Context is one explanation. Irma appeared in the week that Sarajevo seemed about to fall, when the West felt shamed and tormented by its own inaction. There comes a moment when emotions have piled up their bonfire and are ready for the match. Pictures from a crisis which nobody knows about never get through. And most of the pictures which do get through are of children.

What that tells is how far attitudes to war, especially, have changed in the last 20 or 30 years. In the old days, the war pictures which touched hearts usually showed adults: Capa's falling soldier in Spain, or a Cockney woman smiling as she picked her way through blitz rubble. This was because, in a sense, people still believed in war. A war had baddies and goodies, to be cursed or cheered on; and adults, in or out of uniform, were its cast.

Now new generations hold cameras and look at pictures. For them, war is almost entirely a human disaster brought about by governments. They are far less concerned with the rights and wrongs of one side or the other.

In this view - the outsider's view - the principal actors are not soldiers; they are the innocent human beings who have no part in war but are destroyed by it. Even adult civilians have only a qualified innocence here, for they may be thought to be committed to 'official' views of what the conflict is about. Children are not. Pictures of wounded children express this view of 'war as meaningless crime' in its purest form.

Among the photographs on this page is a much older one. It was taken by the American photographer Julien Bryan in September 1939, and it shows two sisters after a German air attack on refugees outside Warsaw. This picture also got through. For the American and British public, it suddenly personalised what Nazi aggression meant, in a way no conventional war photographs could achieve.

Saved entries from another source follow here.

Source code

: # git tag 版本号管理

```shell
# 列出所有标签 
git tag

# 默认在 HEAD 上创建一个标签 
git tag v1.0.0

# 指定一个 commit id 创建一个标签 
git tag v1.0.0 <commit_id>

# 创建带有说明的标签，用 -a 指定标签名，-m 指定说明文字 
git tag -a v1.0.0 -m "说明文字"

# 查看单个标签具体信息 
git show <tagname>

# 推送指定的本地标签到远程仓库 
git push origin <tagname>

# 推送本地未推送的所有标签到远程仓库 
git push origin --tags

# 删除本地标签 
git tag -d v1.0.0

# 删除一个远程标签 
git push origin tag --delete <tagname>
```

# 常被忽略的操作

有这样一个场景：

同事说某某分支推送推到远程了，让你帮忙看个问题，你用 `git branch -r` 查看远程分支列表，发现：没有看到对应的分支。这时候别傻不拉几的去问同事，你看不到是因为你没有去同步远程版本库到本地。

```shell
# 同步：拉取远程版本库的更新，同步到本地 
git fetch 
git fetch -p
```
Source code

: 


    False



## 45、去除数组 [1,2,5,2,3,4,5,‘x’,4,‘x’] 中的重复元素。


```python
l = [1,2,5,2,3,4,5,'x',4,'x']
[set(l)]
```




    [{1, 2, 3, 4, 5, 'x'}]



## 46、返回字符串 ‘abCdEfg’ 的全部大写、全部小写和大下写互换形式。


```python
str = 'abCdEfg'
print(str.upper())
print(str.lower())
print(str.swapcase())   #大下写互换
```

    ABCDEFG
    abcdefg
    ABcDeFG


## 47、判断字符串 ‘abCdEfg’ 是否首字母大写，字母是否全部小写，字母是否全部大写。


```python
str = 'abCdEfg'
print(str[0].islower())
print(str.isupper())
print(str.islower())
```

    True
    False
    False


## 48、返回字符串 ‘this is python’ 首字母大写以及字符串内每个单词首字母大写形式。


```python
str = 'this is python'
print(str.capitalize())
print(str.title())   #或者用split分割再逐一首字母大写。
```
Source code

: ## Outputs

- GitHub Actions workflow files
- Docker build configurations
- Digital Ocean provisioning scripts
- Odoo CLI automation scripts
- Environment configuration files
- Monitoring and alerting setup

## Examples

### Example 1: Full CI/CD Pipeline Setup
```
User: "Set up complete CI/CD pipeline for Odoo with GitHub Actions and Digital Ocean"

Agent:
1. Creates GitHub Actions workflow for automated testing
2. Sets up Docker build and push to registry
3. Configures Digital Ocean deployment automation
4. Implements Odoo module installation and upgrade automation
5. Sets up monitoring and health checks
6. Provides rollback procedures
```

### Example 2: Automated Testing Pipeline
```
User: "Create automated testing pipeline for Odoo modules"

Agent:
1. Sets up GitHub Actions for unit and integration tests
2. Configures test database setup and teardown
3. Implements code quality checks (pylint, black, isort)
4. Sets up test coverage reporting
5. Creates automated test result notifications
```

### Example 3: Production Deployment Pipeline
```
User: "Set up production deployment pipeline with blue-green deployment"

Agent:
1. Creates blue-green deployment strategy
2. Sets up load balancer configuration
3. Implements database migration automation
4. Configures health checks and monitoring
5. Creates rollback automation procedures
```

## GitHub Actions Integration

As an image, it is a bridge between epochs. When we look at it now, we see Irma's sisters, children smashed by the pointless savagery of war. But in 1939, the picture was read differently. It said: 'This is a war we have to join, because this is an enemy we have to destroy before he destroys the human race.'

Both readings are 'true'. Which one we choose depends on the mood of our times, and on the openness of our hearts.